Alice balançou a cabeça, seu sorriso se ampliando.
— Você não precisa se desculpar. Você fez o que era certo, irmão. Eu não estou brava, pelo contrario... Estou orgulhosa.

Ela deu um passo à frente e o abraçou, envolvendo-o com um calor que só alguém da família poderia oferecer. Gabriel hesitou por um momento antes de retribuir o abraço, sentindo o peso da culpa aliviar, mesmo que por um instante.

— Você também merece ser feliz, Gabriel. — Alice sussurrou, afastando-se apenas o suficiente para olhar nos olhos dele. — Acho que já está na hora de começar a pensar em você irmão.

Ele suspirou, desviando o olhar.
— Não sei, Alice... Não sei se felicidade é algo que combina comigo.

— Ah, por favor. — Ela riu, cruzando os braços novamente. — Todo mundo merece ser feliz, Gabriel. Inclusive você.

Ele tentou sorrir, mas o pensamento de Laís, suas lágrimas e sua dor ainda o atormentavam.
— Talvez... Mas agora não é o momento.

Alice deu um leve empurrão no ombro dele, brincalhona, mas cheia de significado.
— O momento nunca vai ser perfeito, Gabriel. Só não perca quando ele chegar.

Ela piscou para ele antes de ser chamada por convidados ansiosos para a próxima dança. Gabriel ficou ali, sozinho por alguns instantes, as palavras de Alice ecoando em sua mente. Enquanto isso, seus olhos involuntariamente buscaram por Laís entre a multidão, embora ele soubesse que ela precisava de espaço.

Talvez Alice estivesse certa. Talvez fosse hora de começar a pensar nele mesmo. E, talvez, Laís fosse uma parte importante dessa equação.

Ela deu as costas, caminhando em direção à saída com passos firmes, apesar do nó em sua garganta. Enquanto isso, Leonardo ficou parado, as mãos tremendo levemente, observando-a desaparecer entre os convidados.

 Gabriel, ainda sem saber o que fazer, resolveu se afastar antes que fosse percebido. Ele precisava de um momento para processar tudo aquilo. As palavras de Laís ecoaram em sua mente: Eu não sou sua propriedade.

Ele se afastou, caminhando sem rumo pelo jardim, sentindo uma mistura de impotência e confusão. O que ele sentia por Laís era real, isso não podia mais ser ignorado. Mas agora, com tudo o que ouvira, ele não sabia como poderia entrar nessa história sem piorar a situação.

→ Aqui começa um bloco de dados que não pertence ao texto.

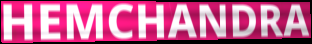
HEMCHANDRA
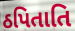
ઠપિતાતિ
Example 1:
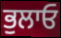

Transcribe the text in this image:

ਭੁਲਾਓ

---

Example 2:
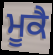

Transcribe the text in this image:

ਮੂਕੈ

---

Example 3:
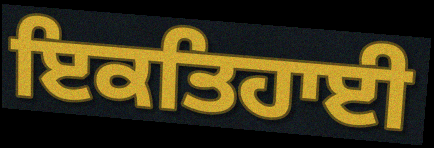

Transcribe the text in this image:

ਇਕਤਿਹਾਈ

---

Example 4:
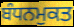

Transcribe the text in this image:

ਬੰਧਨਮੁਕਤ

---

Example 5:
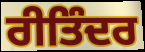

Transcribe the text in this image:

ਰੀਤਿੰਦਰ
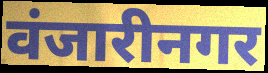
वंजारीनगर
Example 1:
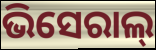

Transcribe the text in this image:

ଭିସେରାଲ୍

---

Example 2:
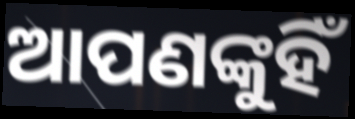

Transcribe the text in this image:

ଆପଣଙ୍କୁହିଁ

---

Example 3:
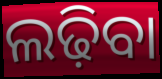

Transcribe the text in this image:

ଲଢ଼ିବା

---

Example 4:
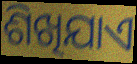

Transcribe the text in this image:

ଶିଖିଯାଏ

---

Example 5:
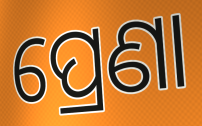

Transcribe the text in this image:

ପ୍ରେଣା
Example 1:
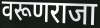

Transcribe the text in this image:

वरूणराजा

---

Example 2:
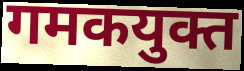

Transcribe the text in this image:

गमकयुक्त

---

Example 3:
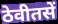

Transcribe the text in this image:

ठेवीतसें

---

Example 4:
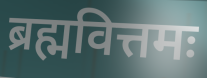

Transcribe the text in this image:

ब्रह्मवित्तमः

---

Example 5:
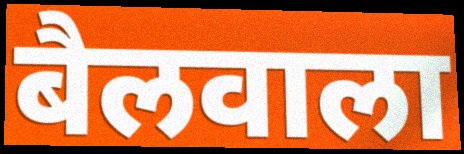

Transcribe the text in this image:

बैलवाला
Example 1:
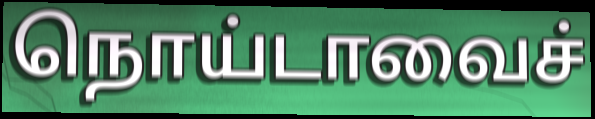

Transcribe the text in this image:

நொய்டாவைச்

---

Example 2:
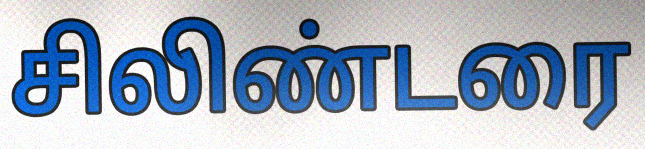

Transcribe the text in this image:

சிலிண்டரை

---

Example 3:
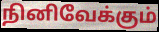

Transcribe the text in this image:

நினிவேக்கும்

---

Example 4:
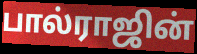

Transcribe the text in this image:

பால்ராஜின்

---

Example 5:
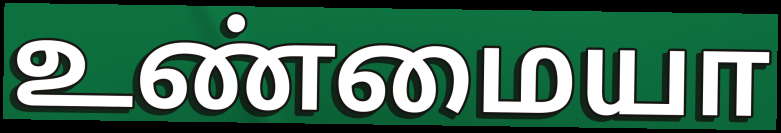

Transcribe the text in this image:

உண்மையா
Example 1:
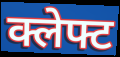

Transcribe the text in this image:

क्लेफ्ट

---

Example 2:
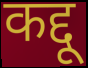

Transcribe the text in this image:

कद्दू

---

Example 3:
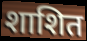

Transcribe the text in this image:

शाशित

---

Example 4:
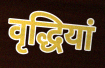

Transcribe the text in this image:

वृद्धियां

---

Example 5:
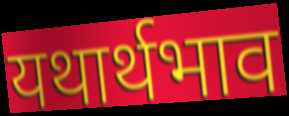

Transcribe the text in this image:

यथार्थभाव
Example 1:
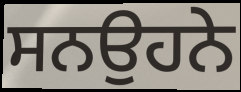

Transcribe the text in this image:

ਸਨਉਹਨੇ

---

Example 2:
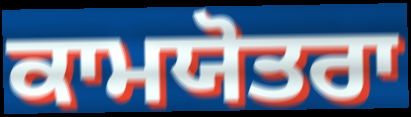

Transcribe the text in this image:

ਕਾਮਯੋਤਰਾ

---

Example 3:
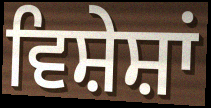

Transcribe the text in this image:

ਵਿਸ਼ੇਸ਼ਾਂ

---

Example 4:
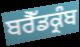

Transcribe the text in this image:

ਬਰੈੱਡਕ੍ਰੰਬ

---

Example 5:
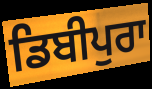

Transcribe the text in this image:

ਡਿਬੀਪੁਰਾ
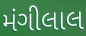
મંગીલાલ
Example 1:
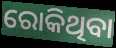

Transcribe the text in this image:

ରୋକିଥିବା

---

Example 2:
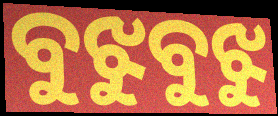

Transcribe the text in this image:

ବୁଝୁବୁଝୁ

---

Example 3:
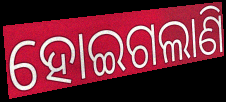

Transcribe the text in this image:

ହୋଇଗଲାଣି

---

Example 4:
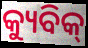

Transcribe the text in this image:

କ୍ୟୁବିକ୍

Enquanto pensava, o som suave da música da festa chegou até seus ouvidos, lembrando-o de que, por mais que suas preocupações pessoais o envolvessem, havia uma celebração em andamento, e talvez fosse hora de ele se permitir deixar um pouco de lado o turbilhão emocional que o consumia. Mas, no fundo, ele sabia que a conversa com Laís ainda era algo inevitável.

Ele deu mais alguns passos e, enquanto o vento fresco acariciava seu rosto, pensou em como a vida às vezes era mais complicada do que ele gostaria.